== Segment start ==

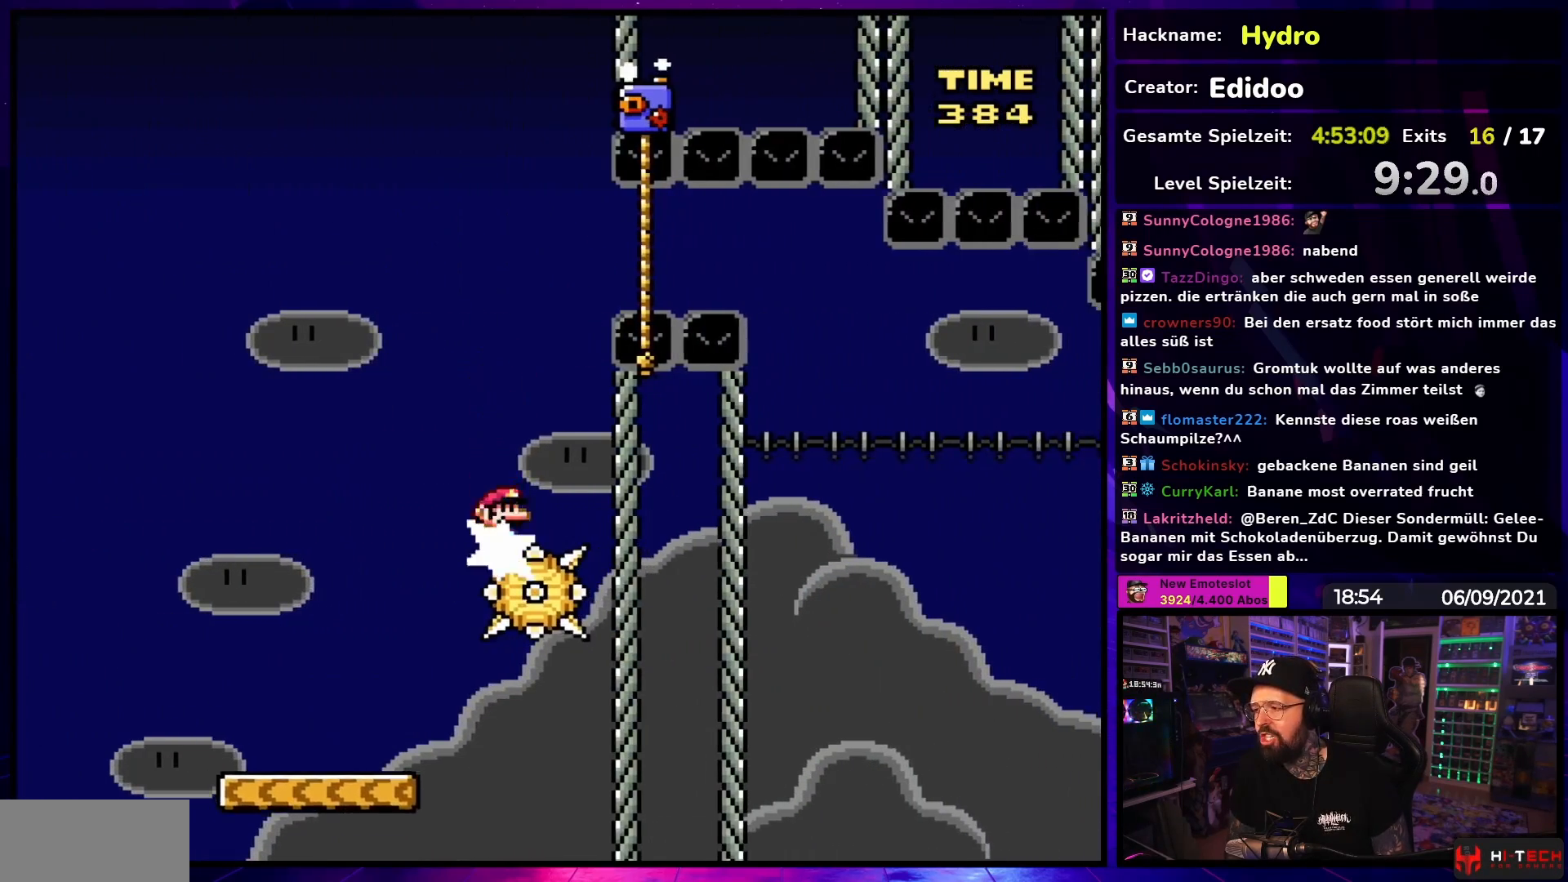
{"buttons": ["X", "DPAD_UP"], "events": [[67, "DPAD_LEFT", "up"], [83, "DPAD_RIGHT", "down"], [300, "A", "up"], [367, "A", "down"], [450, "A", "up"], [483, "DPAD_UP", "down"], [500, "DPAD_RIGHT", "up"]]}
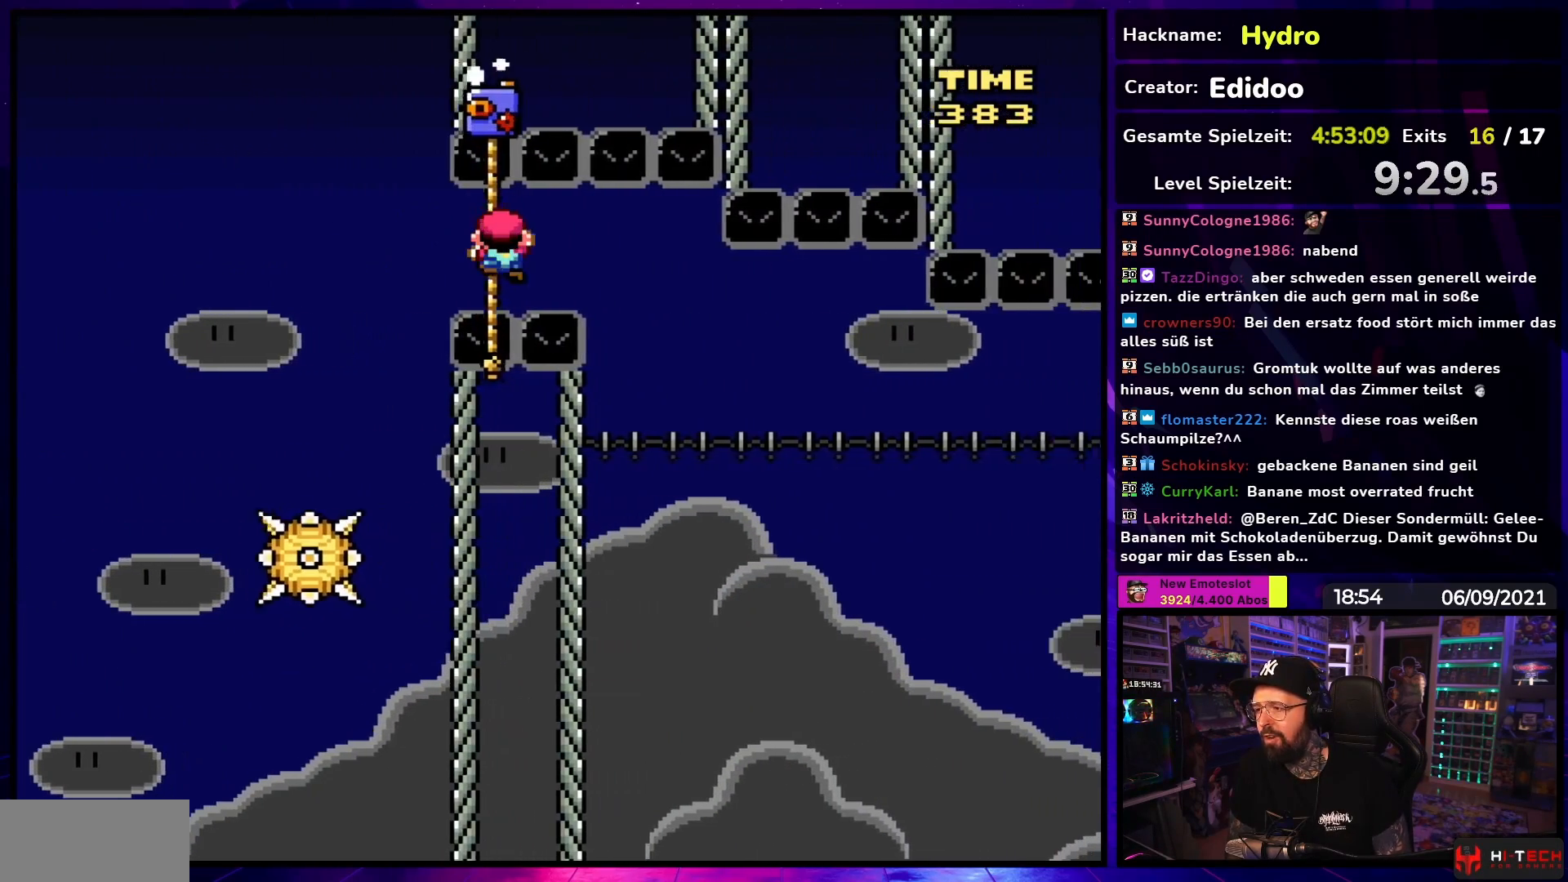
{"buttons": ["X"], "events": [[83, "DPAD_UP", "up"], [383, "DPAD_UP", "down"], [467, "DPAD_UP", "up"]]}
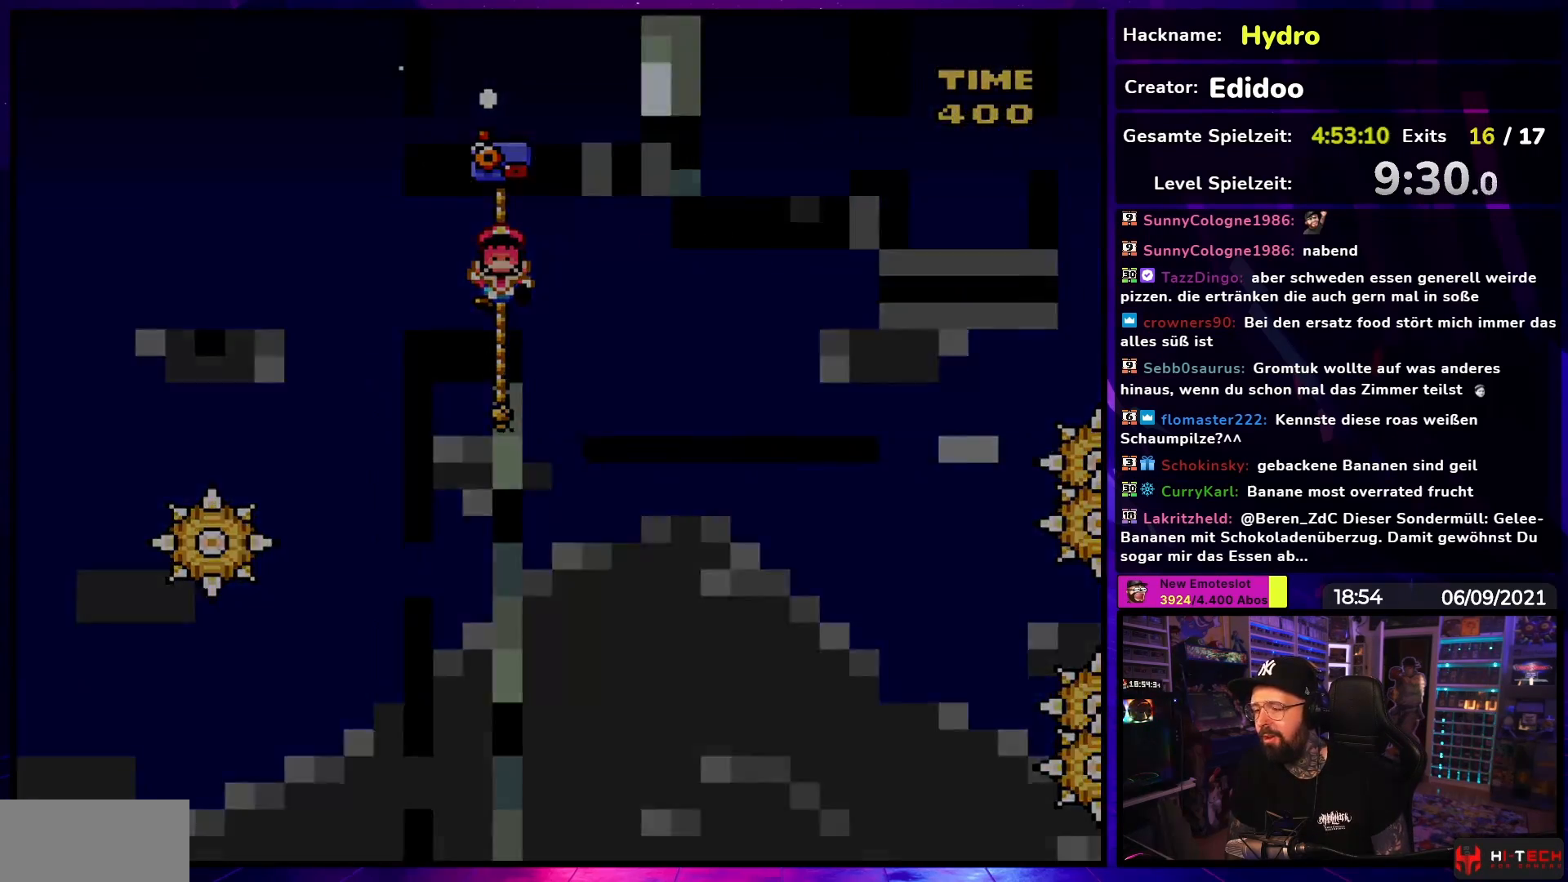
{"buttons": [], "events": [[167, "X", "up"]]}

== Segment end ==

Output the whole listing without change. Any picture is to be left out.

Written answer:
{"buttons": ["X", "DPAD_UP"], "events": [[67, "DPAD_LEFT", "up"], [83, "DPAD_RIGHT", "down"], [300, "A", "up"], [367, "A", "down"], [450, "A", "up"], [483, "DPAD_UP", "down"], [500, "DPAD_RIGHT", "up"]]}
{"buttons": ["X"], "events": [[83, "DPAD_UP", "up"], [383, "DPAD_UP", "down"], [467, "DPAD_UP", "up"]]}
{"buttons": [], "events": [[167, "X", "up"]]}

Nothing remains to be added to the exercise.